House debates

Wednesday, 26 March 2014

Bills

Omnibus Repeal Day (Autumn 2014) Bill 2014, Amending Acts 1901 to 1969 Repeal Bill 2014, Statute Law Revision Bill (No. 1) 2014; Second Reading

10:53 am

Photo of Andrew LeighAndrew Leigh (Fraser, Australian Labor Party, Shadow Assistant Treasurer) Share this | Hansard source

I thank the Leader of the House for his question. In his question is an important point, which is that we need to get the balance right on regulation. We need to ensure, as the Leader of the House well knows, that we have the right air safety regulations. So it is not about simple-minded stunts of the number of regulations passed or repealed; this bill is a straightforward bill, which will be supported by the Labor Party.

It does a set of things which, frankly, no-one could object to. Removing the hyphen from 'e-mail'—that is a good thing, frankly, but I do not think it deserves a press conference by the Prime Minister. Changing the words 'facsimile transmission' to 'fax' is, again, a measure which probably did not require a press conference of the Prime Minister. Indeed, in other bills, changing 'electronic facsimile to a facsimile' to the words 'fax to a fax' probably did not require grandstanding by the government. In other contexts, correcting the spelling of the word 'committing' probably did not require grandstanding by the government. Changing the word 'trademarks' to two words, 'trade marks', is again something which members of this side of the House will not be objecting to, but let us not claim it as a nation-changing event. Changing 'Legislative Assembly for the Northern Territory' to 'Legislative Assembly of the Northern Territory' is doubtless the correct way of addressing the legislative assembly in the Northern Territory, but it is not a measure which is going to make business or the community better off.

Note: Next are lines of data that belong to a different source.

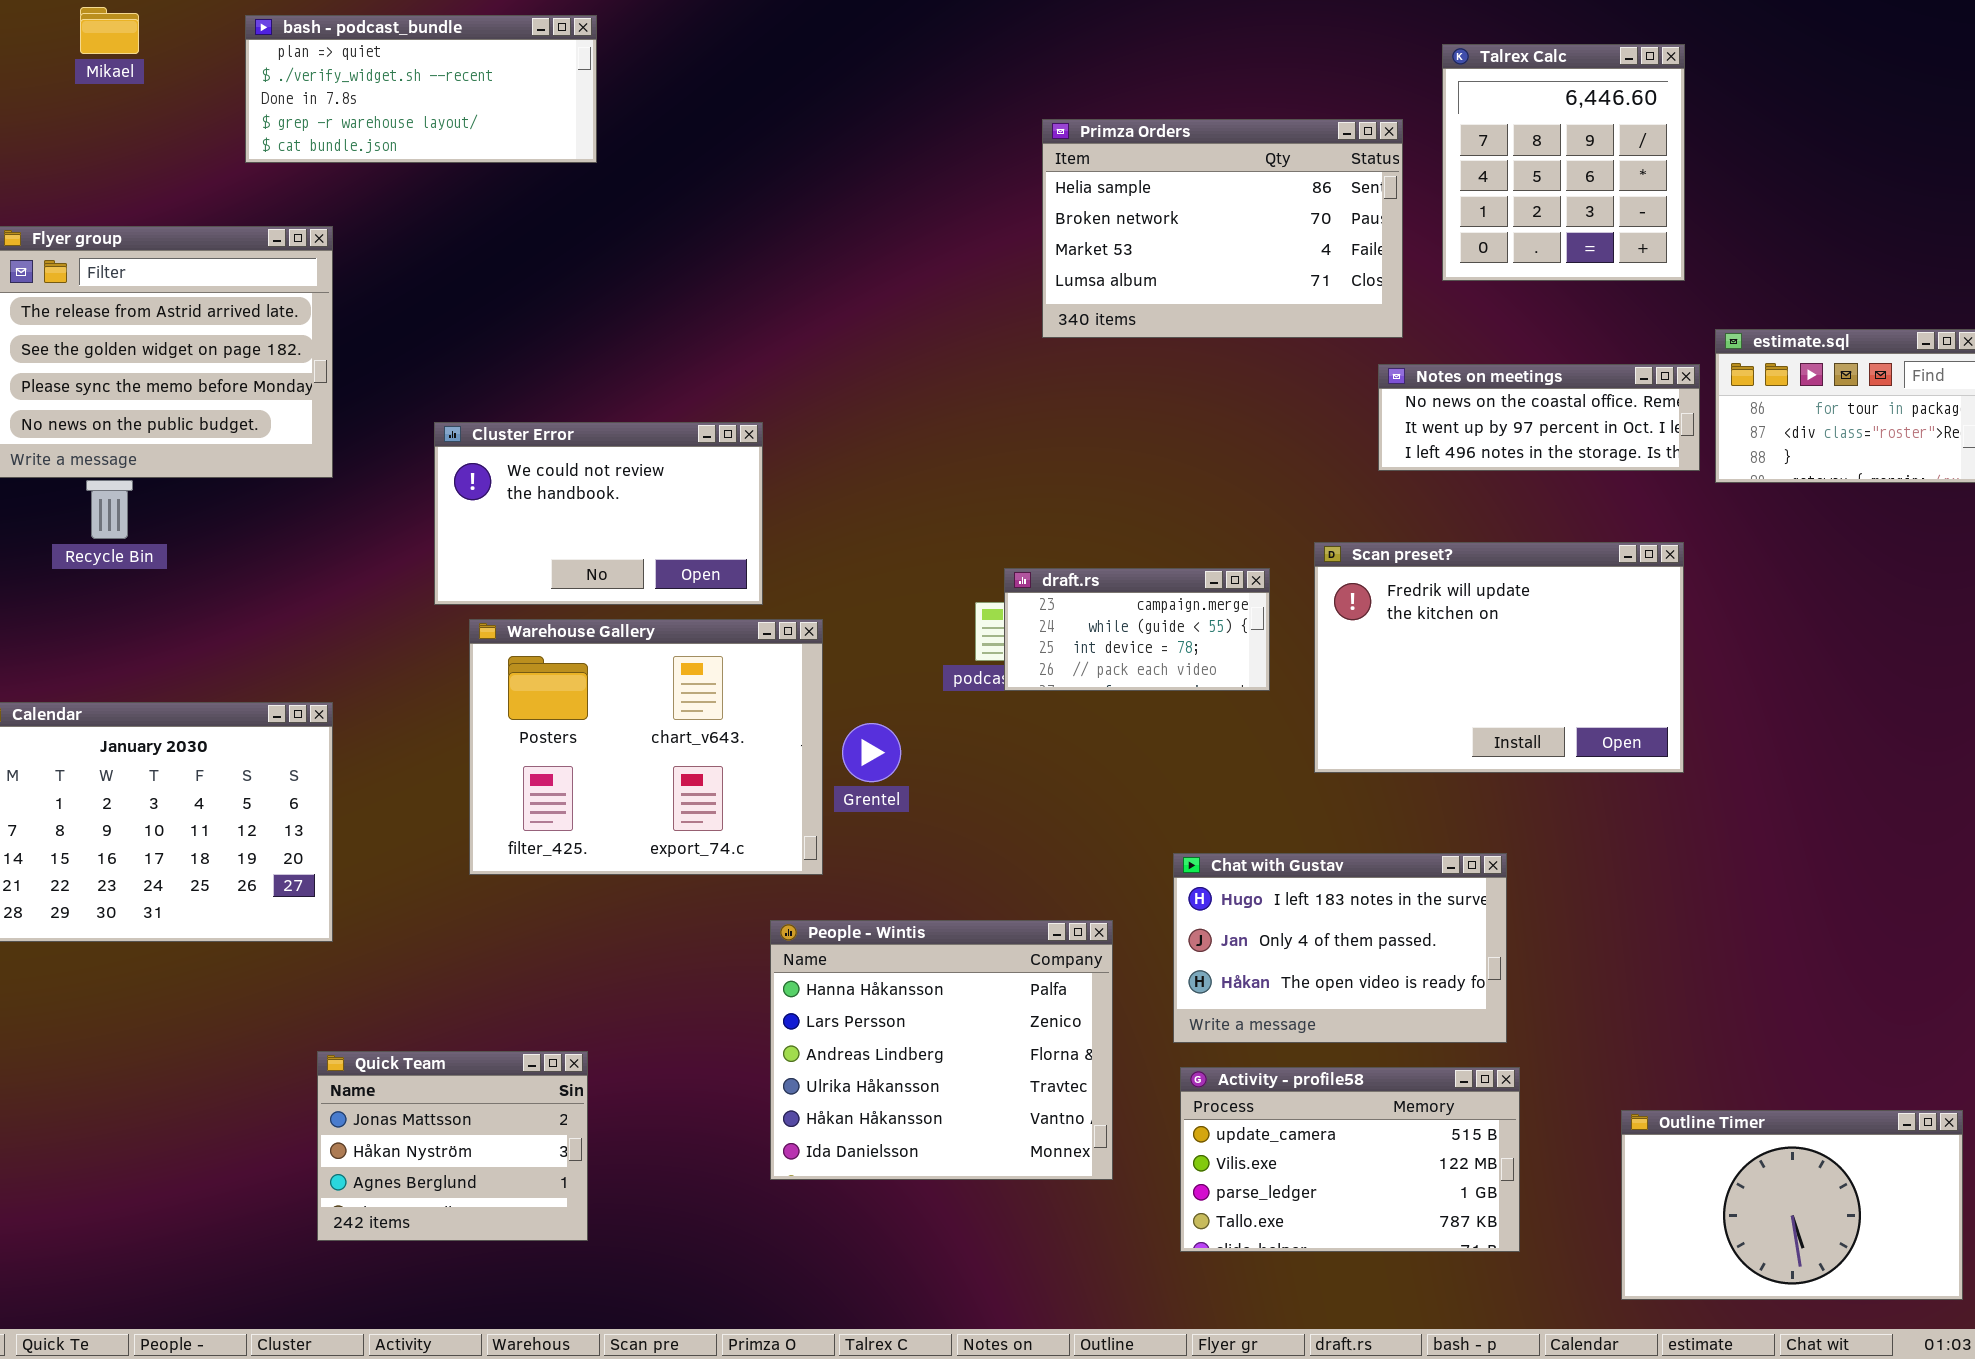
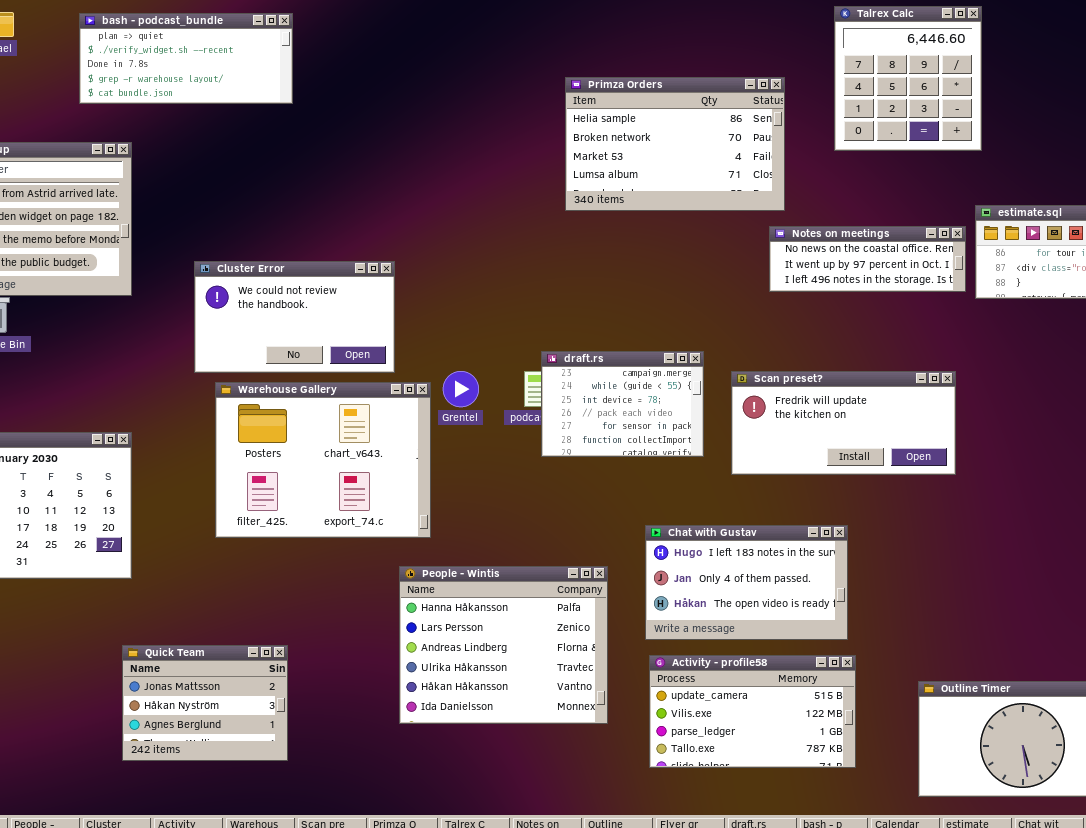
Talrex Calc: [1442,44,1685,281] -> [834,6,982,151], moved
Scan preset?: [1314,542,1684,773] -> [731,371,956,475], resized
draft.rs: [1004,568,1270,691] -> [541,351,704,457], resized
Grentel: [842,723,901,782] -> [443,371,479,407], moved

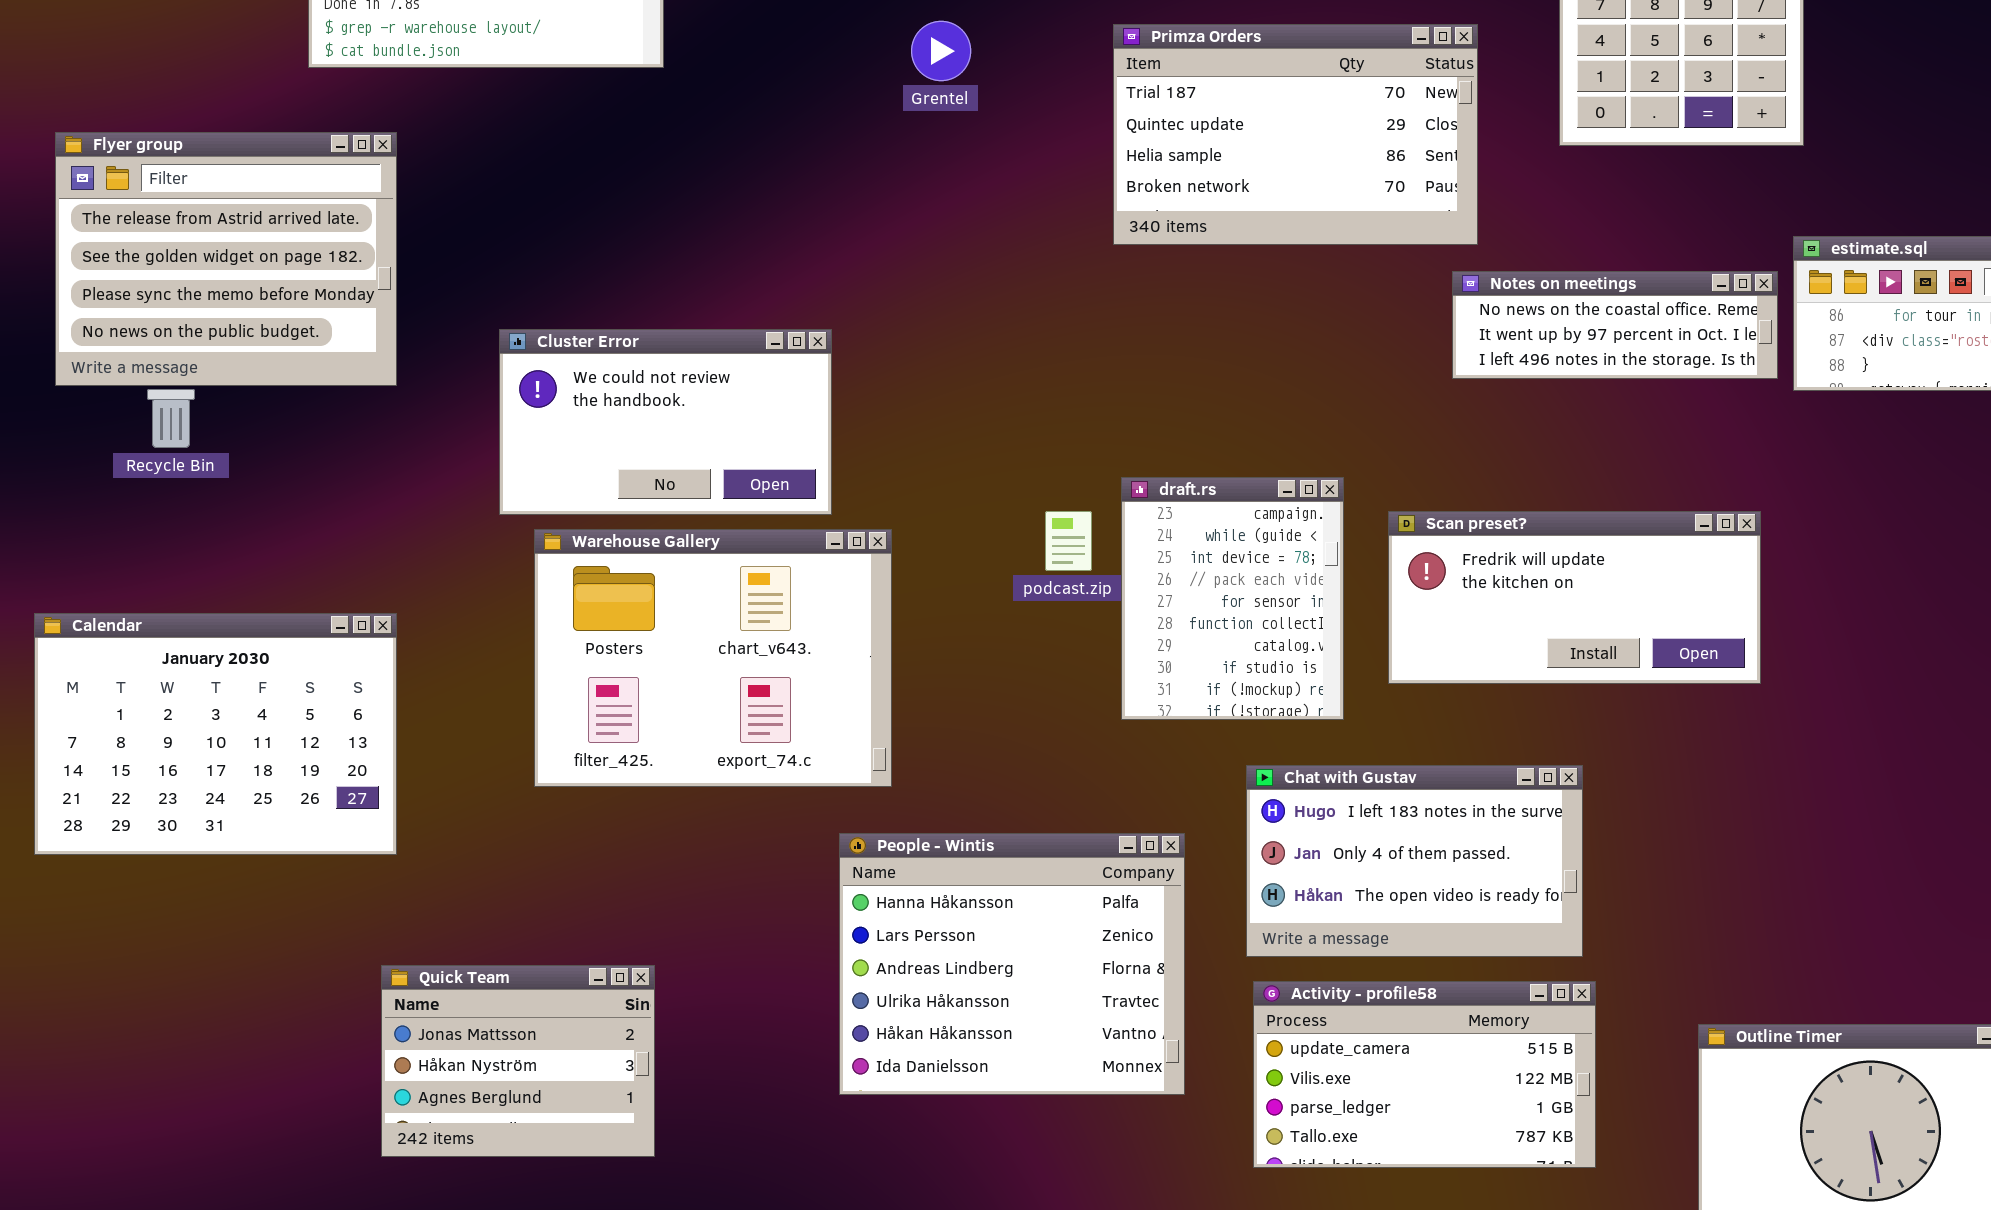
Primza Orders: [565,77,785,211] -> [1113,24,1478,245], scrolled up 2 rows
draft.rs: [541,351,704,457] -> [1121,477,1344,720], resized
Grentel: [443,371,479,407] -> [911,21,971,81], moved

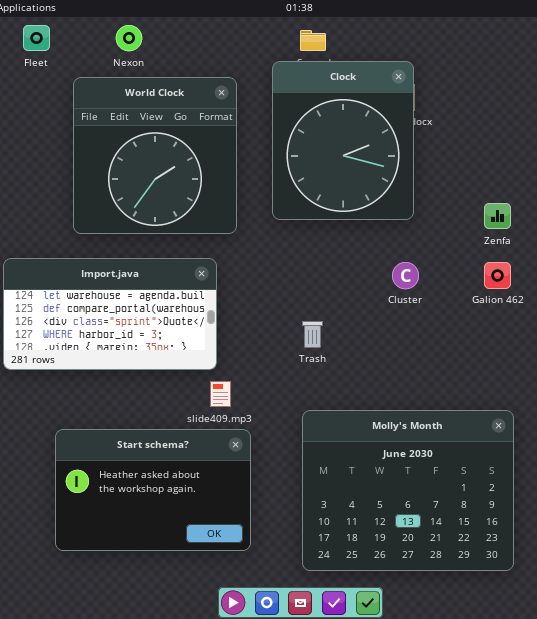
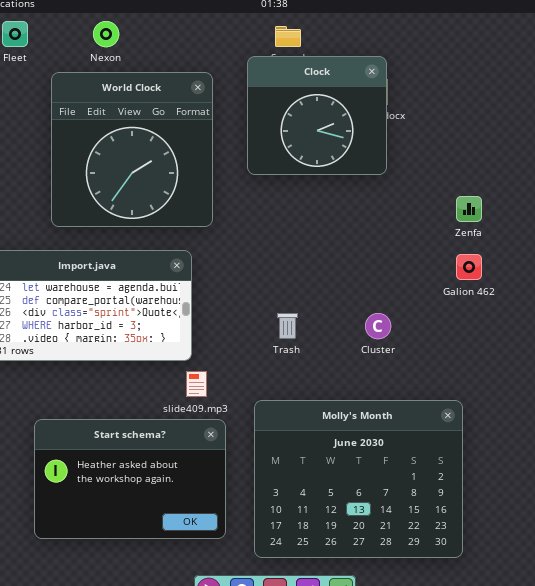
Clock: [272,61,414,220] -> [247,56,387,175], resized
Cluster: [392,262,419,289] -> [365,313,391,339], moved
Molly's Month: [302,410,514,571] -> [254,400,463,558], moved

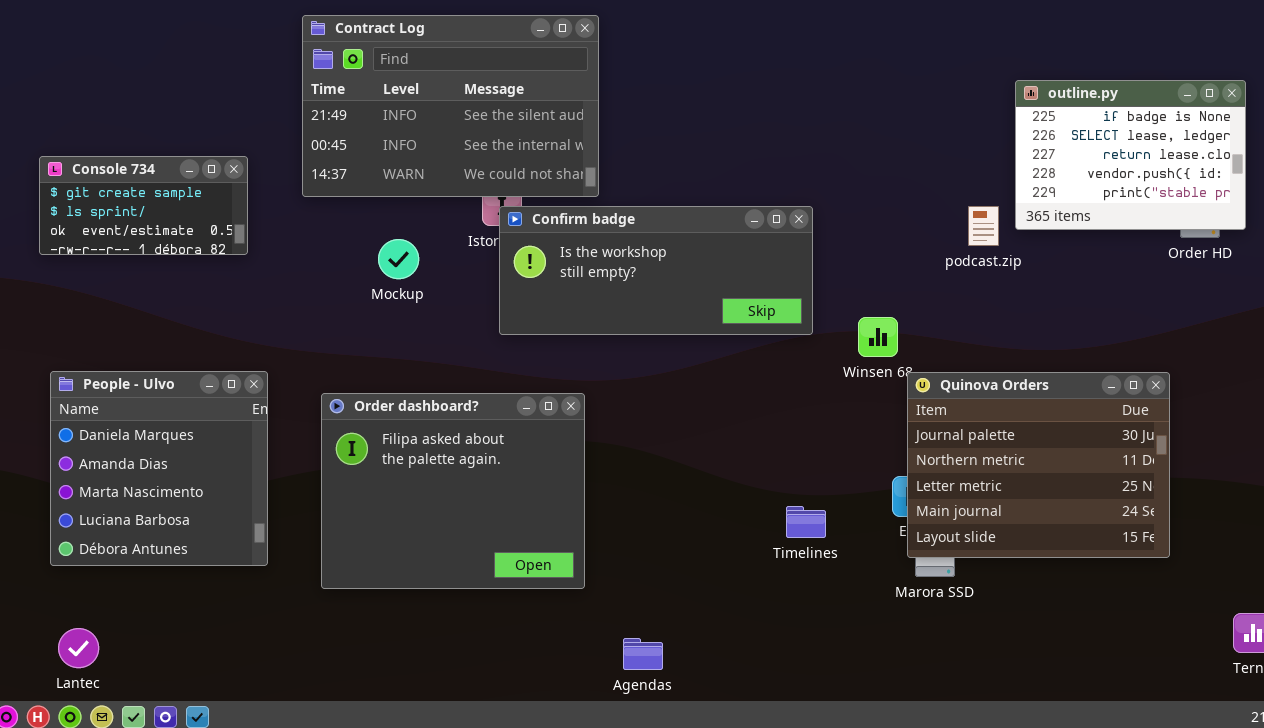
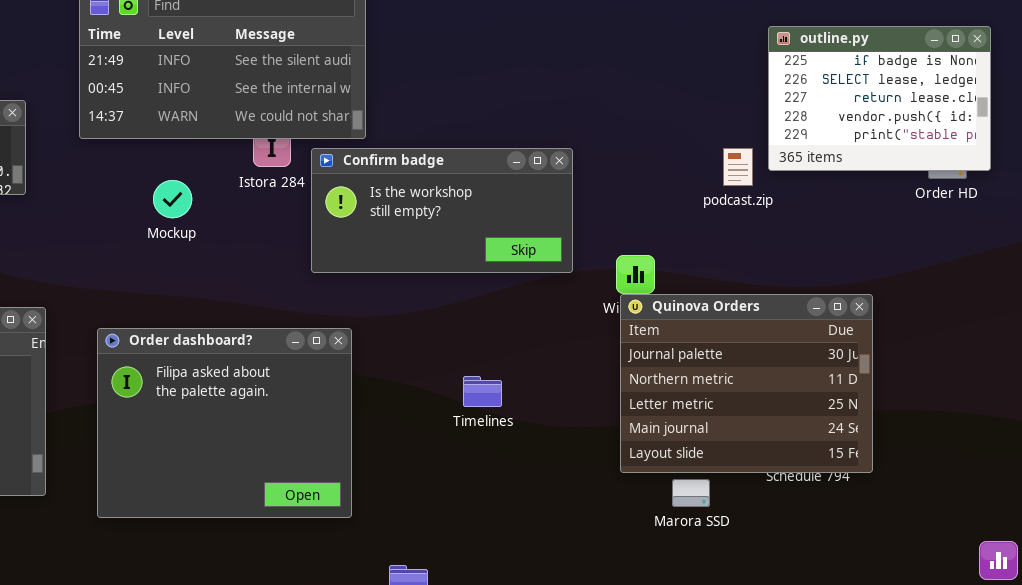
Confirm badge: [499,206,813,335] -> [311,148,573,273], resized
Quinova Orders: [907,372,1170,558] -> [620,294,873,473], moved
Timelines: [786,506,826,538] -> [463,376,502,407], moved

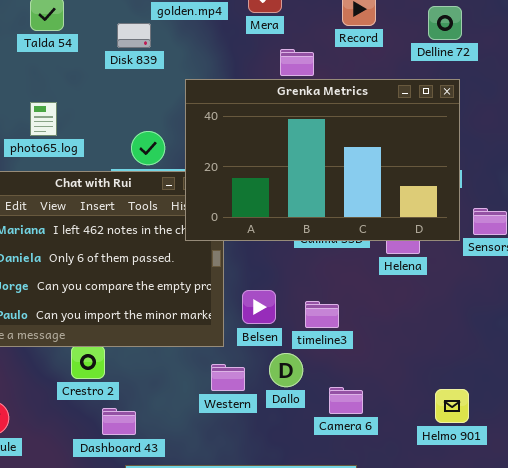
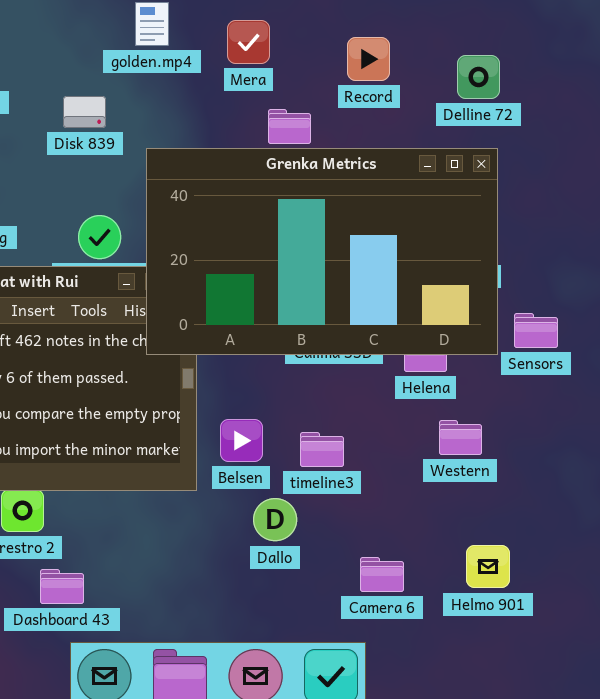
Disk 839: [117,23,151,48] -> [63,96,106,128], moved
Western: [211,364,245,391] -> [439,420,482,455], moved
Camera 6: [329,387,363,414] -> [360,557,404,592], moved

As the second reading amendment makes clear, the former Labor government had a strong record of deregulation and reform and of removing unnecessary acts from the statute books. We repealed 16,794 acts, regulations and legislative instruments during our time in government. We put in place seamless national economy reforms—real deregulation that lowered business costs, according to the Productivity Commission, by $4 billion a year, with full reforms to increase productivity by $6 billion per year.